In full and without change, repeat the records shown below.

(Items from a dataset)
BEGIN
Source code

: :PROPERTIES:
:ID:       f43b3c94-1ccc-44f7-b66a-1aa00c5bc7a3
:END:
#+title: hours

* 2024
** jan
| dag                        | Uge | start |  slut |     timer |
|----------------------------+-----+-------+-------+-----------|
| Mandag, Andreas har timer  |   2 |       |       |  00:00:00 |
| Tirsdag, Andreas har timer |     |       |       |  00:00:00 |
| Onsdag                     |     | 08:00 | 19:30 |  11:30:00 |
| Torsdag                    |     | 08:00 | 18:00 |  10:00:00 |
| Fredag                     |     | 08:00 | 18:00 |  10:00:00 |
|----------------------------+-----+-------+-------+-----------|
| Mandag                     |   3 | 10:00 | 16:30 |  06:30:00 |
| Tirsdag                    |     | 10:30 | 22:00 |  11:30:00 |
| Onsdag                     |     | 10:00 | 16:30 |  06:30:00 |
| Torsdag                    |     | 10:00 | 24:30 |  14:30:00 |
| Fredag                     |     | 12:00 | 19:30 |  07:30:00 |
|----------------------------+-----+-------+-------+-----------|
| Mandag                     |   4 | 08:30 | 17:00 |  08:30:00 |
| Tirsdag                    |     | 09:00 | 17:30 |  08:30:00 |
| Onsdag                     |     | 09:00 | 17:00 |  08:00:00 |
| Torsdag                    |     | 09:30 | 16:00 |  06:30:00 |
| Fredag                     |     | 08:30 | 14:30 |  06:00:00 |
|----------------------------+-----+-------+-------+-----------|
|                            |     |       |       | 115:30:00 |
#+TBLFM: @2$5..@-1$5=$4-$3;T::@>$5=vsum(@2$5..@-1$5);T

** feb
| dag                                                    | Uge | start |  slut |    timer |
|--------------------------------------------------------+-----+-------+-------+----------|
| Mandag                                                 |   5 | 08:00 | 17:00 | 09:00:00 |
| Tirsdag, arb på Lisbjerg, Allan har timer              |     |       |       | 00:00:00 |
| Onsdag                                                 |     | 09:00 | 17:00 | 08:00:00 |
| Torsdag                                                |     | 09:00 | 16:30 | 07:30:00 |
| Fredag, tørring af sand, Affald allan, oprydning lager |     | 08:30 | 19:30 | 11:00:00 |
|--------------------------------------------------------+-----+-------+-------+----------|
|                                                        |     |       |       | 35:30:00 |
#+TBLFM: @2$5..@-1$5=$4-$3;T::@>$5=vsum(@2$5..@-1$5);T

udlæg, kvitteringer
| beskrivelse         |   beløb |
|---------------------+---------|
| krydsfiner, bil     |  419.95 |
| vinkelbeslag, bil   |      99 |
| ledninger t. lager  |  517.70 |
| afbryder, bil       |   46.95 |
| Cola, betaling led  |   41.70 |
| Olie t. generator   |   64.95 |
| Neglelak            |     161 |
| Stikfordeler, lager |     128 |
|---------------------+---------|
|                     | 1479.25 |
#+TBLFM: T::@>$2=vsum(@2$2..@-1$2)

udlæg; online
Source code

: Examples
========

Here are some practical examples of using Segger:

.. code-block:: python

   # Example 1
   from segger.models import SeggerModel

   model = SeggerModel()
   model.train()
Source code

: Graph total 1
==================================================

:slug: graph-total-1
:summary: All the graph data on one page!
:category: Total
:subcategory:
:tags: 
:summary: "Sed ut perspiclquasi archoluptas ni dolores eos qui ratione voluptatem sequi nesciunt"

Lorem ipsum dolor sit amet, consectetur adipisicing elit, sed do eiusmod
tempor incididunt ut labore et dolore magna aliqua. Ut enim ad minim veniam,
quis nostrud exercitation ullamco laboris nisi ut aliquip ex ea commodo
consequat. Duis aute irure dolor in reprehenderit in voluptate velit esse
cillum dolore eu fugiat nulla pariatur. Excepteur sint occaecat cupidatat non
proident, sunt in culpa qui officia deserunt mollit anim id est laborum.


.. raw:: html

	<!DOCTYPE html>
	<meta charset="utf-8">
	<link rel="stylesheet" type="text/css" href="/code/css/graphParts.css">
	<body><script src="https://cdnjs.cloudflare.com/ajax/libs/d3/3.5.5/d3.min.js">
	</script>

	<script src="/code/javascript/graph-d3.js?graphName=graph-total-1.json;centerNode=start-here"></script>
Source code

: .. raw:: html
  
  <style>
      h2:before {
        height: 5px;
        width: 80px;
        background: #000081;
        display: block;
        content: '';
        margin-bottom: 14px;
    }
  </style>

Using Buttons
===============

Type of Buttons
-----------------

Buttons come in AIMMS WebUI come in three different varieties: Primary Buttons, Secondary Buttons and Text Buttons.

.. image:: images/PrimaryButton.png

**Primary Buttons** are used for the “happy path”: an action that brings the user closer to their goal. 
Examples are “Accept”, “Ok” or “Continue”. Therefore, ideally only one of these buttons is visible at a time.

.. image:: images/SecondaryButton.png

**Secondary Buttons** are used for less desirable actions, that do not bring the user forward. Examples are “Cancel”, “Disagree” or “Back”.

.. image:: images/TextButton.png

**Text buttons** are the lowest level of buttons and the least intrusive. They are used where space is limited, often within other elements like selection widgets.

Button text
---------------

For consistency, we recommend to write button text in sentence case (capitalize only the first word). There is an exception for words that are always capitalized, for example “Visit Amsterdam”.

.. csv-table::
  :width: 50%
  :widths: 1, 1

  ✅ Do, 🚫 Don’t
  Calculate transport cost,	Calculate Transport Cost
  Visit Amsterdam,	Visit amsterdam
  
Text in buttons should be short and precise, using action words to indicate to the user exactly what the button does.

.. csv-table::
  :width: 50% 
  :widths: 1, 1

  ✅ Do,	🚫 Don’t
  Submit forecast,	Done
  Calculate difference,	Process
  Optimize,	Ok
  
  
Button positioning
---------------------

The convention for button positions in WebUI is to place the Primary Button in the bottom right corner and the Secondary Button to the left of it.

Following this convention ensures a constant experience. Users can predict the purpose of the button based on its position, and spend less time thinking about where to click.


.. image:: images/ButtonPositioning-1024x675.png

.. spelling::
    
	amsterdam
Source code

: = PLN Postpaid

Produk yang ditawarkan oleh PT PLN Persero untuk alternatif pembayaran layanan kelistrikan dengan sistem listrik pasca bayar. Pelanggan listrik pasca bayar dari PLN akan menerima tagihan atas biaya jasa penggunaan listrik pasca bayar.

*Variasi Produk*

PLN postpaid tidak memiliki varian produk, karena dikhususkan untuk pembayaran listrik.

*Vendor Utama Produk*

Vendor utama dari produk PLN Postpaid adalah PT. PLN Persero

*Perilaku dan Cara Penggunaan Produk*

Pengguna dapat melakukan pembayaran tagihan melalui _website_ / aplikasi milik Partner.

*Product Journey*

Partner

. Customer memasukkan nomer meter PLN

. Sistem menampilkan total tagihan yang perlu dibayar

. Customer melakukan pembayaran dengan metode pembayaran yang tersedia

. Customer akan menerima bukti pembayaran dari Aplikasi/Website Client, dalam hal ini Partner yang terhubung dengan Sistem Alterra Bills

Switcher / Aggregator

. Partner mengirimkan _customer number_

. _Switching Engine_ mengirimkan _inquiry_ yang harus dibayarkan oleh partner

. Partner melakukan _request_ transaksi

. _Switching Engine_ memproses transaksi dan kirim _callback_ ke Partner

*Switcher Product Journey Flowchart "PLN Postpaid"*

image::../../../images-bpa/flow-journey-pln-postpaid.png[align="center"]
END
**Answer to this problem**
Source code

: :PROPERTIES:
:ID:       f43b3c94-1ccc-44f7-b66a-1aa00c5bc7a3
:END:
#+title: hours

* 2024
** jan
| dag                        | Uge | start |  slut |     timer |
|----------------------------+-----+-------+-------+-----------|
| Mandag, Andreas har timer  |   2 |       |       |  00:00:00 |
| Tirsdag, Andreas har timer |     |       |       |  00:00:00 |
| Onsdag                     |     | 08:00 | 19:30 |  11:30:00 |
| Torsdag                    |     | 08:00 | 18:00 |  10:00:00 |
| Fredag                     |     | 08:00 | 18:00 |  10:00:00 |
|----------------------------+-----+-------+-------+-----------|
| Mandag                     |   3 | 10:00 | 16:30 |  06:30:00 |
| Tirsdag                    |     | 10:30 | 22:00 |  11:30:00 |
| Onsdag                     |     | 10:00 | 16:30 |  06:30:00 |
| Torsdag                    |     | 10:00 | 24:30 |  14:30:00 |
| Fredag                     |     | 12:00 | 19:30 |  07:30:00 |
|----------------------------+-----+-------+-------+-----------|
| Mandag                     |   4 | 08:30 | 17:00 |  08:30:00 |
| Tirsdag                    |     | 09:00 | 17:30 |  08:30:00 |
| Onsdag                     |     | 09:00 | 17:00 |  08:00:00 |
| Torsdag                    |     | 09:30 | 16:00 |  06:30:00 |
| Fredag                     |     | 08:30 | 14:30 |  06:00:00 |
|----------------------------+-----+-------+-------+-----------|
|                            |     |       |       | 115:30:00 |
#+TBLFM: @2$5..@-1$5=$4-$3;T::@>$5=vsum(@2$5..@-1$5);T

** feb
| dag                                                    | Uge | start |  slut |    timer |
|--------------------------------------------------------+-----+-------+-------+----------|
| Mandag                                                 |   5 | 08:00 | 17:00 | 09:00:00 |
| Tirsdag, arb på Lisbjerg, Allan har timer              |     |       |       | 00:00:00 |
| Onsdag                                                 |     | 09:00 | 17:00 | 08:00:00 |
| Torsdag                                                |     | 09:00 | 16:30 | 07:30:00 |
| Fredag, tørring af sand, Affald allan, oprydning lager |     | 08:30 | 19:30 | 11:00:00 |
|--------------------------------------------------------+-----+-------+-------+----------|
|                                                        |     |       |       | 35:30:00 |
#+TBLFM: @2$5..@-1$5=$4-$3;T::@>$5=vsum(@2$5..@-1$5);T

udlæg, kvitteringer
| beskrivelse         |   beløb |
|---------------------+---------|
| krydsfiner, bil     |  419.95 |
| vinkelbeslag, bil   |      99 |
| ledninger t. lager  |  517.70 |
| afbryder, bil       |   46.95 |
| Cola, betaling led  |   41.70 |
| Olie t. generator   |   64.95 |
| Neglelak            |     161 |
| Stikfordeler, lager |     128 |
|---------------------+---------|
|                     | 1479.25 |
#+TBLFM: T::@>$2=vsum(@2$2..@-1$2)

udlæg; online
Source code

: Examples
========

Here are some practical examples of using Segger:

.. code-block:: python

   # Example 1
   from segger.models import SeggerModel

   model = SeggerModel()
   model.train()
Source code

: Graph total 1
==================================================

:slug: graph-total-1
:summary: All the graph data on one page!
:category: Total
:subcategory:
:tags: 
:summary: "Sed ut perspiclquasi archoluptas ni dolores eos qui ratione voluptatem sequi nesciunt"

Lorem ipsum dolor sit amet, consectetur adipisicing elit, sed do eiusmod
tempor incididunt ut labore et dolore magna aliqua. Ut enim ad minim veniam,
quis nostrud exercitation ullamco laboris nisi ut aliquip ex ea commodo
consequat. Duis aute irure dolor in reprehenderit in voluptate velit esse
cillum dolore eu fugiat nulla pariatur. Excepteur sint occaecat cupidatat non
proident, sunt in culpa qui officia deserunt mollit anim id est laborum.


.. raw:: html

	<!DOCTYPE html>
	<meta charset="utf-8">
	<link rel="stylesheet" type="text/css" href="/code/css/graphParts.css">
	<body><script src="https://cdnjs.cloudflare.com/ajax/libs/d3/3.5.5/d3.min.js">
	</script>

	<script src="/code/javascript/graph-d3.js?graphName=graph-total-1.json;centerNode=start-here"></script>
Source code

: .. raw:: html
  
  <style>
      h2:before {
        height: 5px;
        width: 80px;
        background: #000081;
        display: block;
        content: '';
        margin-bottom: 14px;
    }
  </style>

Using Buttons
===============

Type of Buttons
-----------------

Buttons come in AIMMS WebUI come in three different varieties: Primary Buttons, Secondary Buttons and Text Buttons.

.. image:: images/PrimaryButton.png

**Primary Buttons** are used for the “happy path”: an action that brings the user closer to their goal. 
Examples are “Accept”, “Ok” or “Continue”. Therefore, ideally only one of these buttons is visible at a time.

.. image:: images/SecondaryButton.png

**Secondary Buttons** are used for less desirable actions, that do not bring the user forward. Examples are “Cancel”, “Disagree” or “Back”.

.. image:: images/TextButton.png

**Text buttons** are the lowest level of buttons and the least intrusive. They are used where space is limited, often within other elements like selection widgets.

Button text
---------------

For consistency, we recommend to write button text in sentence case (capitalize only the first word). There is an exception for words that are always capitalized, for example “Visit Amsterdam”.

.. csv-table::
  :width: 50%
  :widths: 1, 1

  ✅ Do, 🚫 Don’t
  Calculate transport cost,	Calculate Transport Cost
  Visit Amsterdam,	Visit amsterdam
  
Text in buttons should be short and precise, using action words to indicate to the user exactly what the button does.

.. csv-table::
  :width: 50% 
  :widths: 1, 1

  ✅ Do,	🚫 Don’t
  Submit forecast,	Done
  Calculate difference,	Process
  Optimize,	Ok
  
  
Button positioning
---------------------

The convention for button positions in WebUI is to place the Primary Button in the bottom right corner and the Secondary Button to the left of it.

Following this convention ensures a constant experience. Users can predict the purpose of the button based on its position, and spend less time thinking about where to click.


.. image:: images/ButtonPositioning-1024x675.png

.. spelling::
    
	amsterdam
Source code

: = PLN Postpaid

Produk yang ditawarkan oleh PT PLN Persero untuk alternatif pembayaran layanan kelistrikan dengan sistem listrik pasca bayar. Pelanggan listrik pasca bayar dari PLN akan menerima tagihan atas biaya jasa penggunaan listrik pasca bayar.

*Variasi Produk*

PLN postpaid tidak memiliki varian produk, karena dikhususkan untuk pembayaran listrik.

*Vendor Utama Produk*

Vendor utama dari produk PLN Postpaid adalah PT. PLN Persero

*Perilaku dan Cara Penggunaan Produk*

Pengguna dapat melakukan pembayaran tagihan melalui _website_ / aplikasi milik Partner.

*Product Journey*

Partner

. Customer memasukkan nomer meter PLN

. Sistem menampilkan total tagihan yang perlu dibayar

. Customer melakukan pembayaran dengan metode pembayaran yang tersedia

. Customer akan menerima bukti pembayaran dari Aplikasi/Website Client, dalam hal ini Partner yang terhubung dengan Sistem Alterra Bills

Switcher / Aggregator

. Partner mengirimkan _customer number_

. _Switching Engine_ mengirimkan _inquiry_ yang harus dibayarkan oleh partner

. Partner melakukan _request_ transaksi

. _Switching Engine_ memproses transaksi dan kirim _callback_ ke Partner

*Switcher Product Journey Flowchart "PLN Postpaid"*

image::../../../images-bpa/flow-journey-pln-postpaid.png[align="center"]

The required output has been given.